Спектральное кариотипирование и многоцветная FISH
Ограничение возможностей СГГ при выявлении сбалансированных хромосомных перестроек восполняется с помощью многоцветного окрашивания всех хромосом при однократной гибридизации. Спектральное кариотипирование и многоцветная FISH (M-FISH) — взаимосвязанные методы молекулярно-генетического анализа, которые способны идентифицировать сбалансированные хромосомные перестройки. При обоих методах молекулярно-генетической диагностики каждая из хромосом в метафазе маркируется специфическим цветом, что позволяет одновременно визуализировать всю совокупность хромосом. 24 маркированных хромосомных зонда и 5 флюорохромов применяются в комбинации, что приводит к созданию комбинаторной схемы, в которой каждая из 22 аутосом, а также X- и Y-хромосомы окрашены в разные цвета. M-FISH требует применения специфических комплектов фильтров для каждого из 5 флюорохромов; при спектральном кариотипировании применяются спектроскопия и интерферометр для оценки паттернов флюоресцентной эмиссии. Эти методы позволяют выявить сложные хромосомные перестройки, мелкие транслокации и маркированные хромосомы. Недостатки методов включают невозможность идентифицировать мелкие интрахромосомные делеции или дупликации, а также перицентрические или парацентрические инверсии.
Методы ДНК-анализа
Молекулярные цитогенетические методы повышают диагностические возможности для выявления хромосомных делеций или дупликаций (содержащих десятки или сотни генов). Другие методы ДНК-анализа позволяют выявить изменения в отдельных генах. Проведение ДНК-анализа возможно в связи с тем, что ДНК — это относительно стабильная молекула, которая может быть изолирована из любых ядросодержащих клеток и сохранена для дальнейших исследований. Наиболее часто ДНК выделяют из лейкоцитов; другие ткани, применяющиеся для этого, включают амниотические клетки и ворсины хориона (при пренатальной диагностике), клетки, полученные из мазка со слизистой оболочки щеки, и фибробласты, полученные при биопсии кожи. При заборе этих тканей, как правило, удается выделить достаточное количество ДНК. Современные методы молекулярно-генетической диагностики, такие как полимеразная цепная реакция (ПЦР), позволяют амплификацию ДНК, полученной всего из одной или нескольких клеток.

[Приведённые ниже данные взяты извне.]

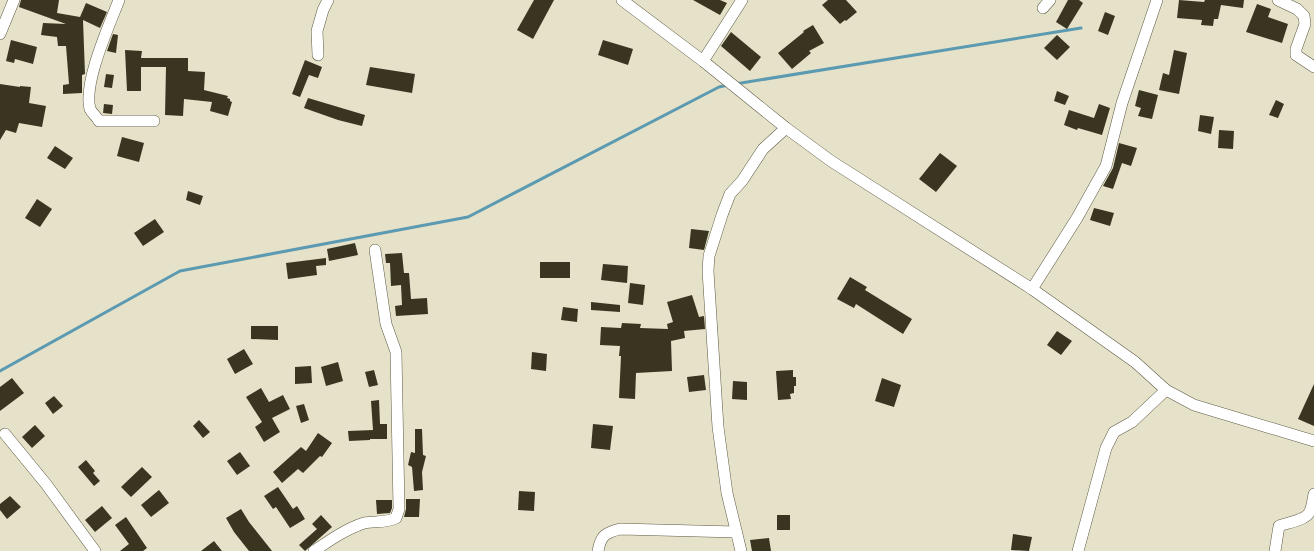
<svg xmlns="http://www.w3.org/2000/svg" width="1314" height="551" viewBox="0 0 1314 551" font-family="Figtree,sans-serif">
<rect width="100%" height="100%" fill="#e6e2c9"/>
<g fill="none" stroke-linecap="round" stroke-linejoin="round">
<!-- stream -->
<g stroke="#5c9ab2" stroke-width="3">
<polyline points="735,84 1081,28"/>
<polyline points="0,371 180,271 468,217 719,87 728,85"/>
</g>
</g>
<!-- building -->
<g fill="#393521">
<polygon points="21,0 59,0 57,13 80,17 86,3 107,12 100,28 83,20 85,74 82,75 82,93 63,94 63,85 69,84 66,46 58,46 57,37 41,35 43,23 66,24 19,7"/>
<polygon points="534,0 554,0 533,39 517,30"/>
<polygon points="693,0 720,0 727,3 720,15"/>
<polygon points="828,0 846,0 857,12 846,21 845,20 840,24 822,5"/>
<polygon points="1068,0 1079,0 1083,3 1067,29 1056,22"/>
<polygon points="1179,0 1204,2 1205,0 1244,0 1243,8 1221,5 1218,19 1214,19 1213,26 1201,25 1202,20 1177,18"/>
<polygon points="1257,4 1271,9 1268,17 1288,24 1282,43 1246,32"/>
<polygon points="1105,12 1115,16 1108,35 1098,31"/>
<polygon points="813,25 824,43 809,51 811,53 792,69 778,53 804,32 803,31"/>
<polygon points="731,32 761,57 750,71 721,46"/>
<polygon points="113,34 118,35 116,53 107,51"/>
<polygon points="1057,35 1070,47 1057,60 1044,48"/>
<polygon points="11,40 37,47 33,64 15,59 14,63 6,61"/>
<polygon points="603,40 633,49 628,65 598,55"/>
<polygon points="125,50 142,51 141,58 188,58 188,71 205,72 204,90 228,96 227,98 230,99 230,101 232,102 228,116 210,111 212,102 184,99 183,116 165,115 166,67 141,67 141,91 127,91"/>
<polygon points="1174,50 1187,53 1179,94 1159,90 1163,73 1169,75"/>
<polygon points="305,60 322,67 318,78 309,75 300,97 292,94"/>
<polygon points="370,67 415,74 412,93 366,85"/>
<polygon points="106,74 114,75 112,88 104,87"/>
<polygon points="0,84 20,87 20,86 31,87 29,103 46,106 42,127 19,123 16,133 6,130 0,140"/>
<polygon points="1139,90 1158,95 1152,119 1138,116 1141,108 1135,106"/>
<polygon points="1057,91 1069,96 1065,105 1054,101"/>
<polygon points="308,98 365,115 362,126 338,120 304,108"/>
<polygon points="1276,100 1284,104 1278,118 1269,115"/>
<polygon points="104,104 113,105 112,114 103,113"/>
<polygon points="1099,104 1110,108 1102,135 1078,128 1077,130 1064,125 1069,110 1094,118"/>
<polygon points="1200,115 1214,117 1211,134 1198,131"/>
<polygon points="1219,130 1234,131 1233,149 1218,148"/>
<polygon points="122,137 144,143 139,162 117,156"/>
<polygon points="1119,143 1137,148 1131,166 1122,163 1113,189 1103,186 1113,168"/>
<polygon points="55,146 73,158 65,169 47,158"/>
<polygon points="940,153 957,166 936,192 919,179"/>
<polygon points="188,191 203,196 200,205 186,200"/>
<polygon points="37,199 52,209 40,227 25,218"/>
<polygon points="1094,208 1114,213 1110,226 1090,220"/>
<polygon points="155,219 164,232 143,246 134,233"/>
<polygon points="691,229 709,231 704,250 689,248"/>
<polygon points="355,243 358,255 329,261 327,249"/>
<polygon points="402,253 404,273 409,273 411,299 427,298 428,314 396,316 395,306 402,305 401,285 391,286 390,263 386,263 385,254"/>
<polygon points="326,258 326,265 316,266 317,275 288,279 286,263"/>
<rect x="540" y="262" width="30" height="16"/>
<polygon points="603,264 628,266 627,283 601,280"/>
<polygon points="850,277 867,287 865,290 912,319 903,334 856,304 854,308 837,299"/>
<polygon points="630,283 645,285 643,305 628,303"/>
<polygon points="692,295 699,317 704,316 705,329 684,331 685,338 671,341 672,371 636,373 635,399 619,398 621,356 619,356 620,346 600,345 601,327 621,328 622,323 641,324 640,328 668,329 667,324 673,322 667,302"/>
<polygon points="591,302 620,305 620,312 591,310"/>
<polygon points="563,307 578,309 577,322 561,320"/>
<polygon points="251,326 278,326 278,340 251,339"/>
<polygon points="1057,331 1072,341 1061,355 1047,345"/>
<polygon points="244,349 253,364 235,374 227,359"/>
<polygon points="532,352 547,354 546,371 531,369"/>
<polygon points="338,362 343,381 326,386 321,367"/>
<polygon points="311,366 312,383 295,384 295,367"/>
<polygon points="374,370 378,385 369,387 365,372"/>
<polygon points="793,370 793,377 796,377 796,386 794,386 794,393 790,394 791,399 778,400 776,371"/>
<polygon points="704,375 706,390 689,392 687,377"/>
<polygon points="12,378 24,393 0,411 0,387"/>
<polygon points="882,378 901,385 894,407 875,401"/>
<polygon points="733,381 747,382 747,400 732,399"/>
<polygon points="1314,384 1314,426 1298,419"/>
<polygon points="261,388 269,402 283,395 290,409 272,418 280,432 264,442 255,427 262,422 246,397"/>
<polygon points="54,396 63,406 53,414 45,403"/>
<polygon points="379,400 380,424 387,424 387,439 370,439 370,440 349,441 348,431 373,430 371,401"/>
<polygon points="304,404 309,420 301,423 296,406"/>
<polygon points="199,420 210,432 203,438 193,426"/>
<polygon points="593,424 613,426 610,450 591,448"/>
<polygon points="35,425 45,436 32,448 22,437"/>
<polygon points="415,429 422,429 423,455 426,456 422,472 423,490 414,491 412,467 408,465 411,452 415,453"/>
<polygon points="318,433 332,443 322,457 320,456 303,473 298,469 282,483 273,472 301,447 306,451"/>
<polygon points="240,452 250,466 237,475 227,461"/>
<polygon points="86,460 95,471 93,473 100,481 94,486 78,467"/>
<polygon points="142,467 152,477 131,497 121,487"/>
<polygon points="278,487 293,509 297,506 305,519 290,528 276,507 273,509 264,496"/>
<polygon points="159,490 169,503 151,517 141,505"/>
<polygon points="519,491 535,492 534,511 518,510"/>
<polygon points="10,496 21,507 7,519 0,510 0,504"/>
<polygon points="406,499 420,499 419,517 404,517 406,509"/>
<polygon points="376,500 392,500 392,508 390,513 377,514"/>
<polygon points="102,506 112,518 95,532 85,520"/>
<polygon points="241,509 249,522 272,551 249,551 234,532 226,518"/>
<polygon points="321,515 332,527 305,551 299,545 317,529 312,524"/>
<rect x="777" y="515" width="13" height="15"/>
<polygon points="126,517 147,548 143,551 120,551 129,544 115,525"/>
<polygon points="1013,534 1032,537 1029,551 1011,550"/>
<polygon points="769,538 771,551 752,551 750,540"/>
<polygon points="214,541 222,551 201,551"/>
</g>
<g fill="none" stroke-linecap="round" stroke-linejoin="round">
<defs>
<g id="minor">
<path d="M119 0C109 26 83 83 90 109 92 113 97 117 99 121H154"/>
<polyline points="622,0 703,61 786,128 831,161 1032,289 1135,362 1166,390 1194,405 1314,441"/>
<polyline points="1278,0 1297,9 1304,16 1305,24 1296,49 1296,55 1314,67"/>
<polyline points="1043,8 1050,0"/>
<polyline points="0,34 14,0"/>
<polyline points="318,55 317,31 323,10 328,0"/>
<polyline points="703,61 742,0"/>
<polyline points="1032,289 1077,218 1106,166 1122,103 1157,0"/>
<polyline points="5,434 46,484 95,551"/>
<path d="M314 551C330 540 346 529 364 523 375 521 386 523 396 518L399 509 396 352 386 324 375 250"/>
<path d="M598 551C601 535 605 533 620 529L736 532"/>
<polyline points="741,551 727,493 718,427 708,271 709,256 722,215 730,194 742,181 763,149 786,128"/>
<polyline points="1078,551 1106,448 1114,432 1132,422 1166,390"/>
<path d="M1275 551 1279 526C1287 523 1305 520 1309 513 1312 509 1313 499 1314 494"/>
</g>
</defs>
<!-- minor casing -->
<use href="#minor" stroke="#5e5a45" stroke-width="12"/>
<!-- minor -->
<use href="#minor" stroke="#fff" stroke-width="11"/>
</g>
</svg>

Саузерн, вестерн, нозерн-блоттинг
Саузерн-блоттинг — это первый метод молекулярно-генетической диагностики на молекулярном уровне. Сейчас он в значительной степени вытеснен методами, основанными на ПЦР, и прямым секвенированием ДНК. С помощью саузерн-блоттинга выделяют геномную ДНК пациента и разрезают ее на мелкие фрагменты с помощью рестриктаз (ферменты бактерий, которые расщепляют ДНК в строго специфических сайтах). Полученные фрагменты разделяют по размеру с использованием электрофореза в агарозном геле, переносят с помощью блоттинга на стабильный нейлоновый фильтр, фиксируют на фильтре, проводят гибридизацию с радиоактивно меченным ДНК-зондом, после чего проводят радиоавтографию. Данный метод молекуляно-генетической диагнстики позволяет выявлять мутации, если они изменяют длину фрагмента ДНК (сайт рестрикции), что изменяет результирующую картину ферментного расщепления. Саузерн-блоттинг по-прежнему наиболее часто применяется для выявления сцепления гена со специфическим врожденным полиморфизмом ДНК. Можно также проследить распространение гена у других членов семьи, даже если специфический молекулярный дефект, ассоциированный с наследственным заболеванием, не может быть идентифицирован.
При нозерн-блоттинге анализируются структура и количество мРНК, продуцированной специфическим геном. Расщепление РНК рестрикционными ферментами невозможно. Длина транскриптов различных РНК зависит от размера и количества экзонов в гене. Таким образом, мутации, которые изменяют количество или длину экзонов, можно определять в результате выявляемых изменений РНК при нозерн-блоттинге. Методика идентична саузерн-блоттингу, за тем исключением, что исследуется общая РНК клеток или очищенная мРНК, а не расщепленная рестриктазами ДНК.
Вестерн-блоттинг дает информацию о размере и количестве мутантных белков в клеточных экстрактах, полученных от пациентов со специфическими генетическими заболеваниями. Белки из клеточных экстрактов разделяют по размеру с помощью электрофореза в полиакриламидном геле и переносят на мембрану. Затем мембрану инкубируют со специфическими антителами к белкам. Вторичные антитела (направленные против первых антител), меченные флюоресцирующим красителем Этот метод молекулярно-генетической диагностики применяется для определения наличия или отсутствия, а также размера мышечного белка дистрофина у пациентов с Х-сцепленной мышечной дистрофией.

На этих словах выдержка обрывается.